-- QUOTED PASSAGE --
========================================================================
It is these laptops, operated by non-IT employees with network access, that are most likely to be the targets of hackers through phishing and other such attacks. So, when it comes to making Brooks’ IT infrastructure more secure using ZTS, “the first thing to do is take those laptops that are most likely to be compromised and segment them off from everything,” says Hocut. “So that isn't zero trust across the enterprise, there's just less trust. You're still saying, ‘well, we'll trust the servers to talk to each other.’ But we will keep the most likely compromised machines away from the most valuable machines and control that traffic as much as possible.”
The Illumio Core platform documents all access requests, allowing the Brooks IT team to analyze this historical record to detect possible breach attempts, access request trends, and other potential signs of past hacker attacks. All of this data is being used to tweak the company’s cybersecurity policies and procedures and shape its approach to ZTS management and expansion throughout the network going forward.
Implementing ZTS has been relatively painless
It took only four months during the second half of 2022 for Brooks to implement Illumio Core ZTS on its network. “Today, we're just monitoring alerts and following up on them,” says Ryan Fried, Brooks’ senior security engineer. “It's easy to just let the alerts go by and block traffic for something like RDP, but we do our best to reach out to the user, understand why they were doing it, and then talk to them about the alternative processes that are in place.”
========================================================================
-- DATA BELOW --
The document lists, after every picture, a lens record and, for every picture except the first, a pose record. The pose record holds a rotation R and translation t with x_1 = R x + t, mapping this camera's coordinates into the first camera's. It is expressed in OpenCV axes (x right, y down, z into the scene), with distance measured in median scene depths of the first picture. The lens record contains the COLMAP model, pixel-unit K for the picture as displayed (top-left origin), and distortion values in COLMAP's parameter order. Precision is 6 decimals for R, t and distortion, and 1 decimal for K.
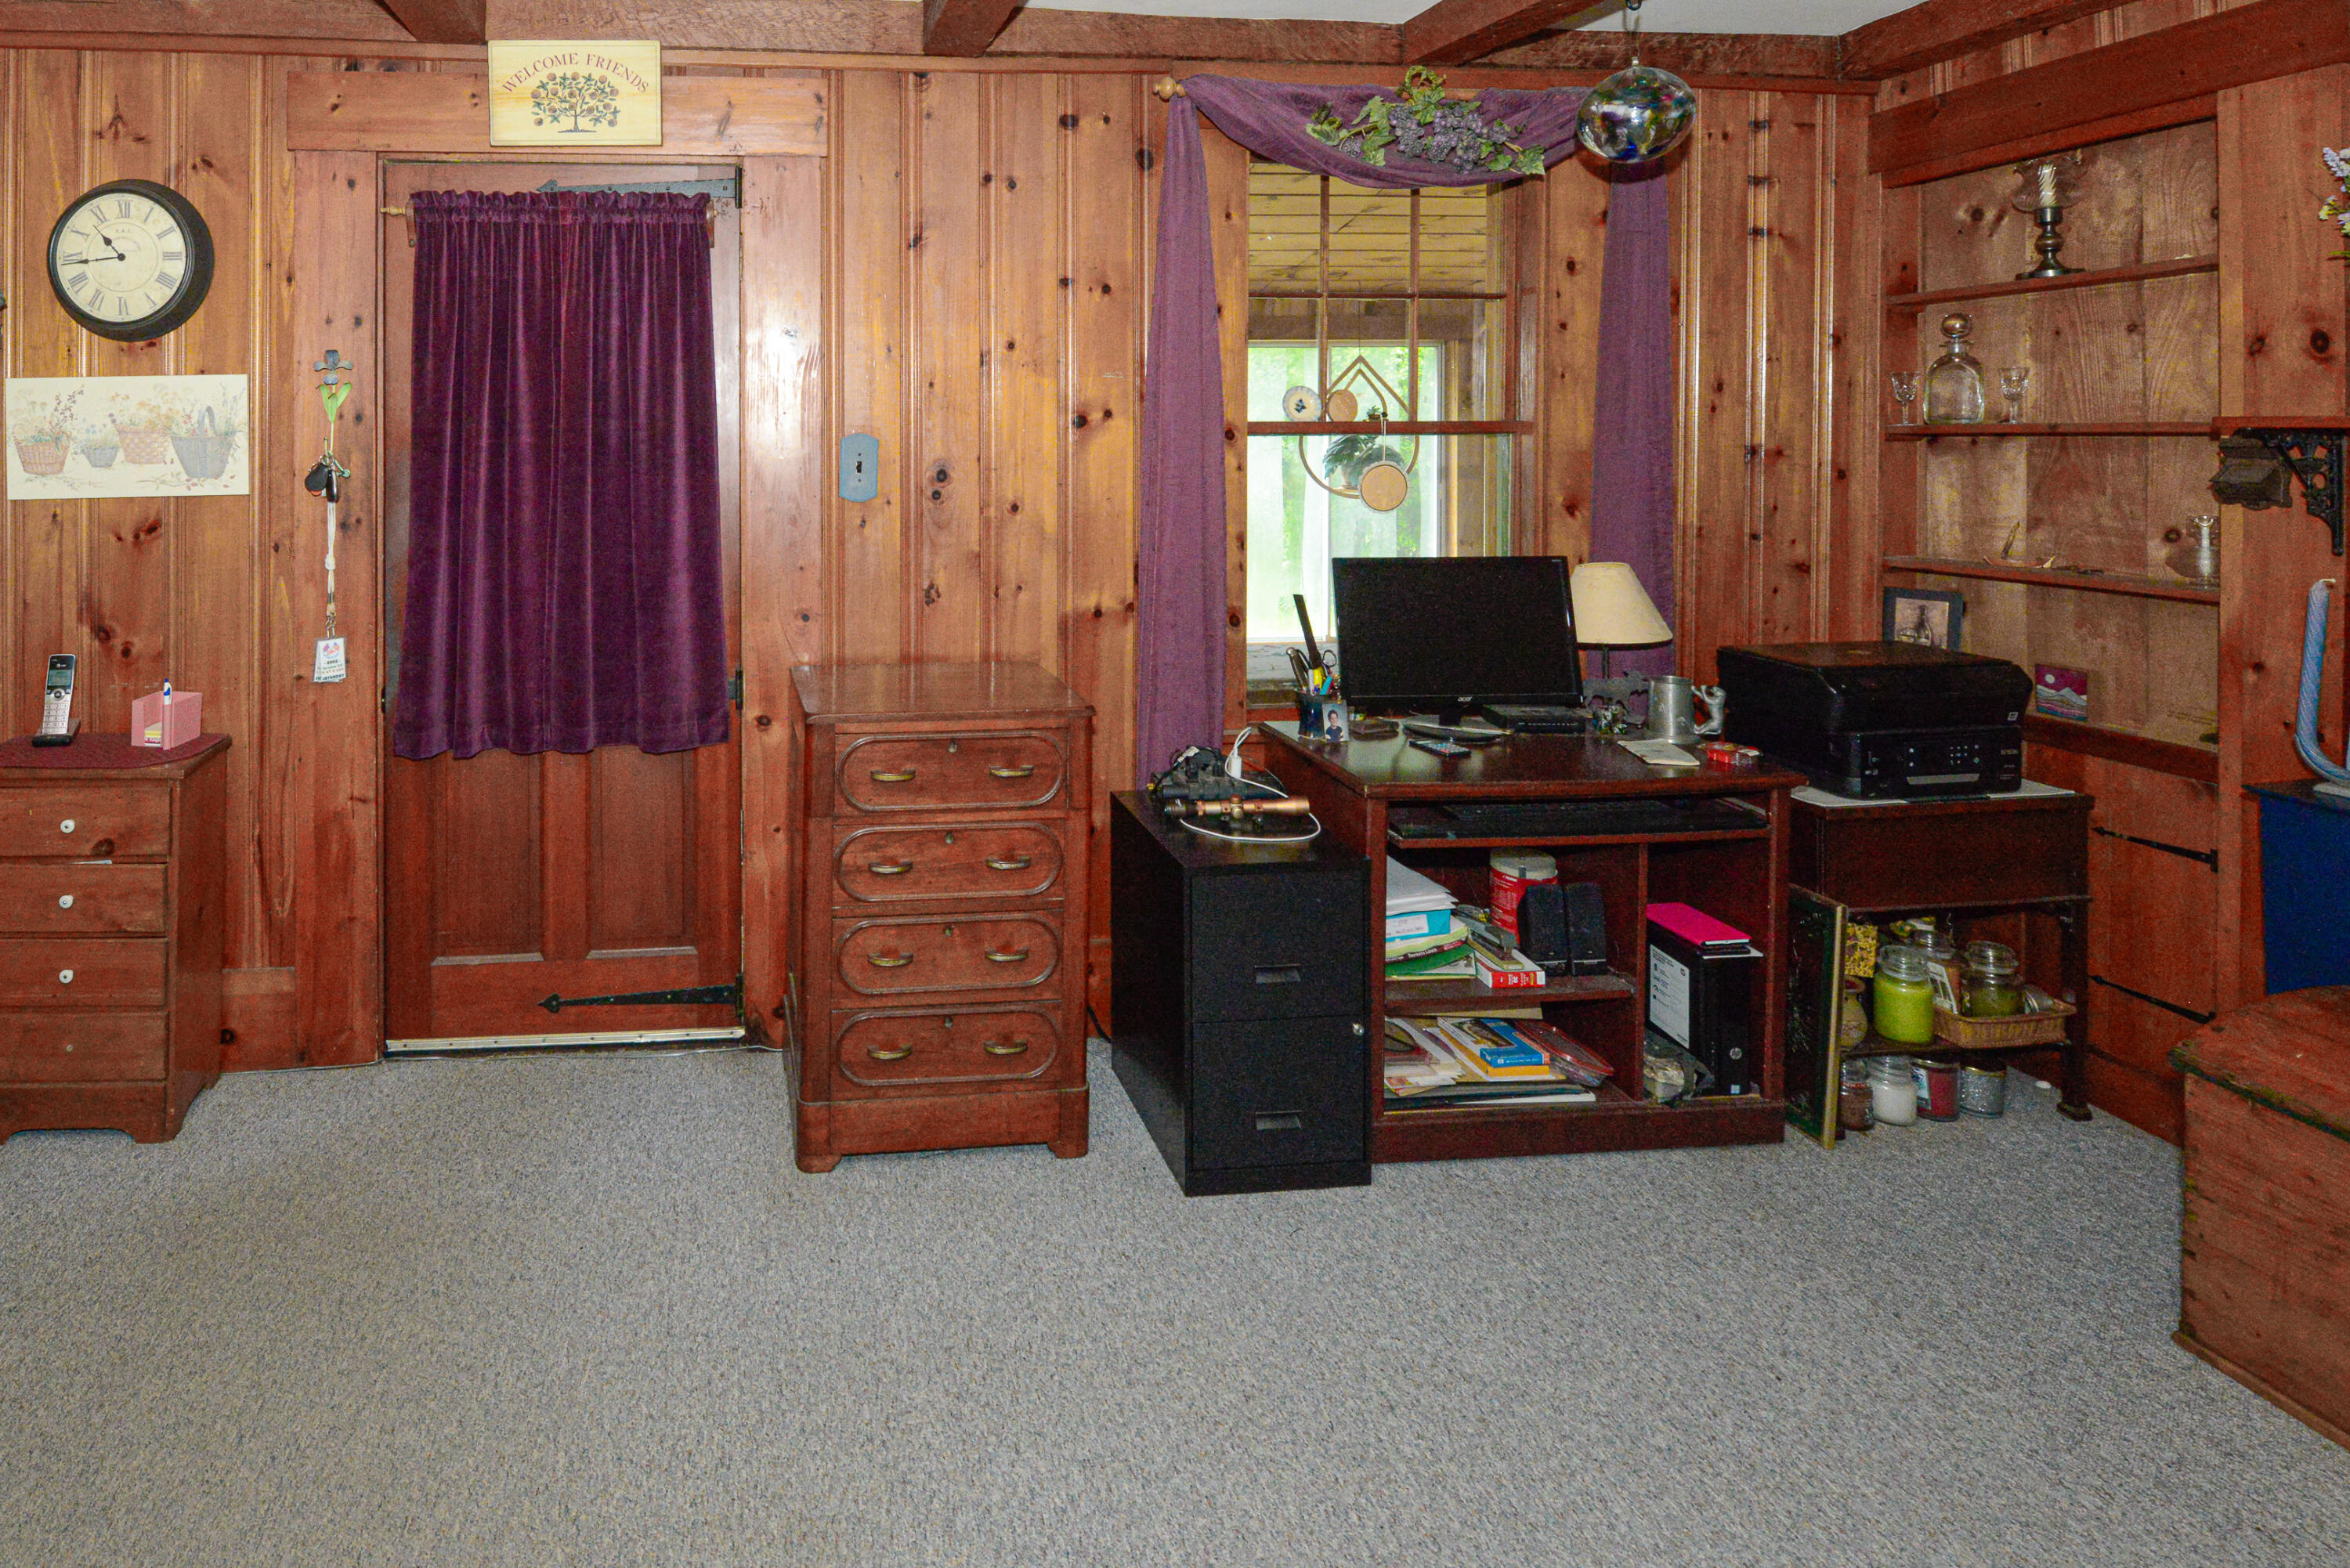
lens RADIAL K [[1234.9, 0, 1040.5], [0, 1234.9, 565.7], [0, 0, 1]] dist [0.000956, -0.008309]
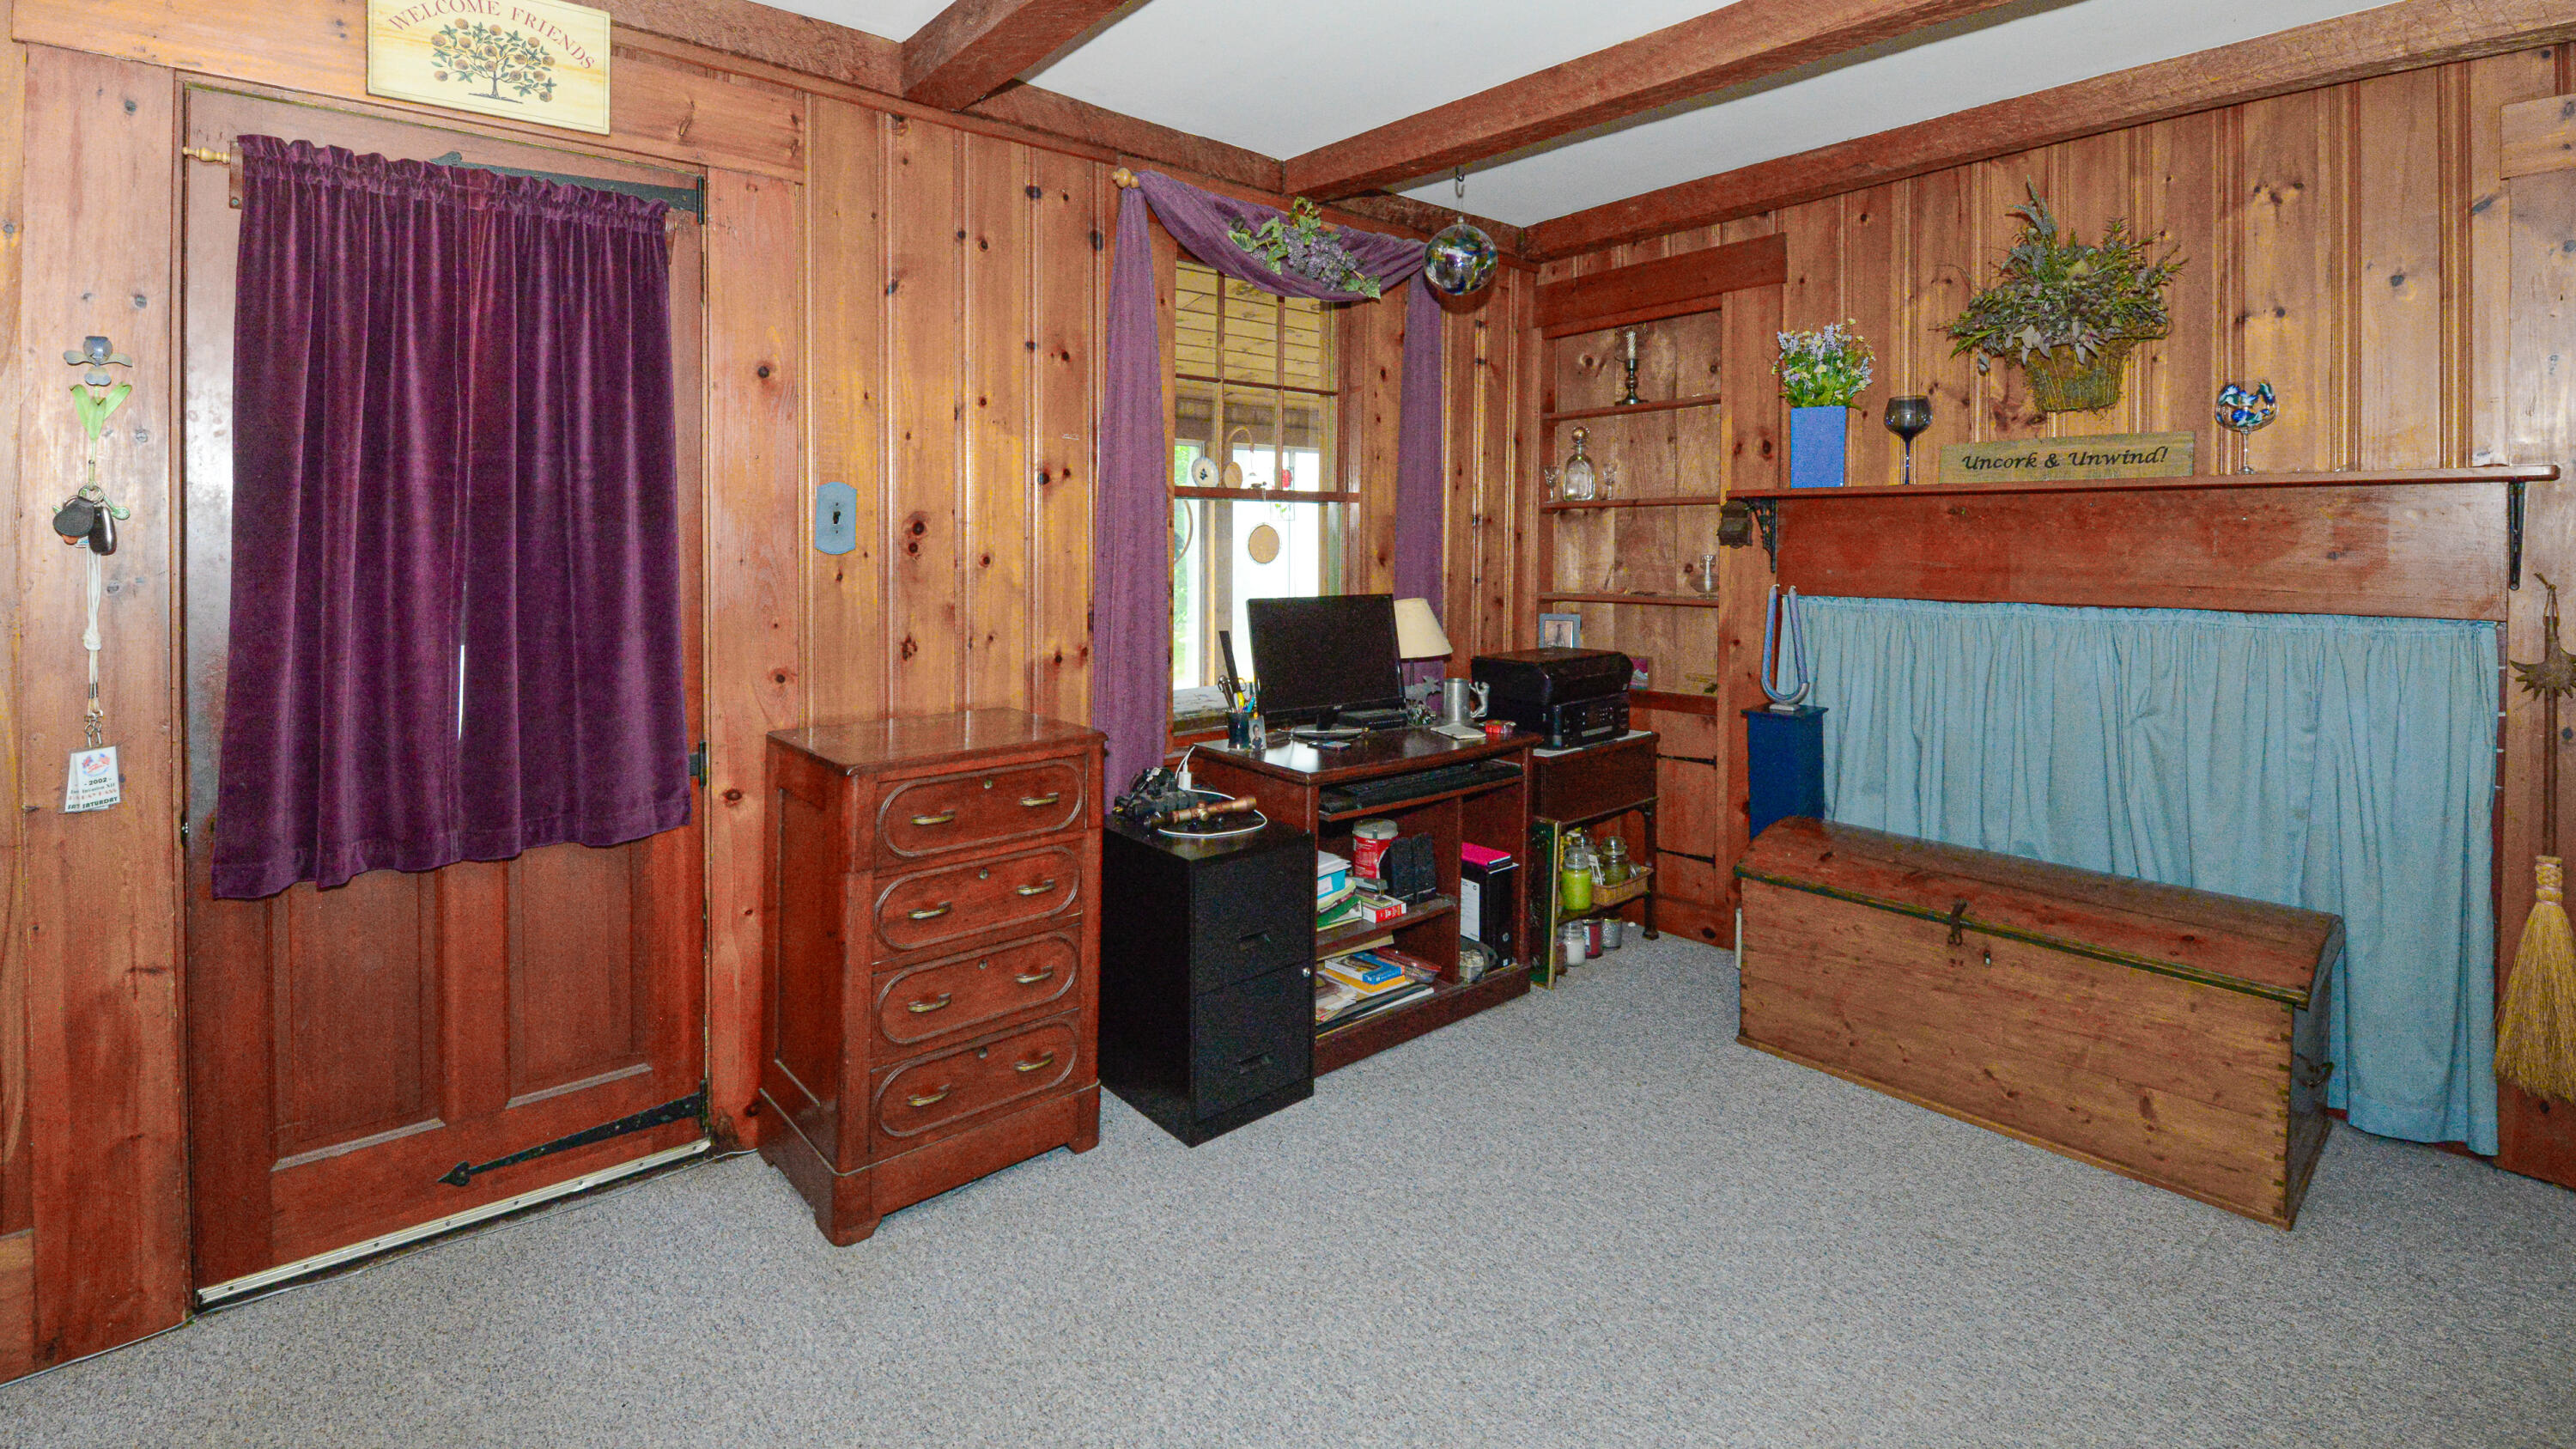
lens RADIAL K [[1124.9, 0, 1286.9], [0, 1124.9, 723.5], [0, 0, 1]] dist [-0.003362, -0.003703]
pose [[0.814817, -0.089329, 0.572795, -0.382432], [0.075976, 0.995990, 0.047249, 0.067250], [-0.574718, 0.005020, 0.818336, 0.073904]]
========================================================================
-- EXERCISES --
**a)** Do these statements agree with the article on zero trust at Brooks? (i) Brooks implemented Illumio Core ZTS on its network in four months during the second half of 2022. (ii) In the first step Hocut describes, the servers are no longer trusted to talk to each other. (iii) When an alert comes in, the team blocks the traffic without contacting the user. Answer yes or no for each and quote the deciding words of the article.
**b)** Rewrite the article on zero trust at Brooks from "The Illumio Core" up to and including "network going forward.", replacing "historical record" with "access log".

-- TASK-BY-TASK OUTPUTS --
**a)**
(i) Yes: "It took only four months during the second half of 2022 for Brooks to implement Illumio Core ZTS on its network."
(ii) No: "You're still saying, ‘well, we'll trust the servers to talk to each other.’"
(iii) No: "we do our best to reach out to the user, understand why they were doing it, and then talk to them about the alternative processes that are in place."

**b)**
The Illumio Core platform documents all access requests, allowing the Brooks IT team to analyze this access log to detect possible breach attempts, access request trends, and other potential signs of past hacker attacks. All of this data is being used to tweak the company’s cybersecurity policies and procedures and shape its approach to ZTS management and expansion throughout the network going forward.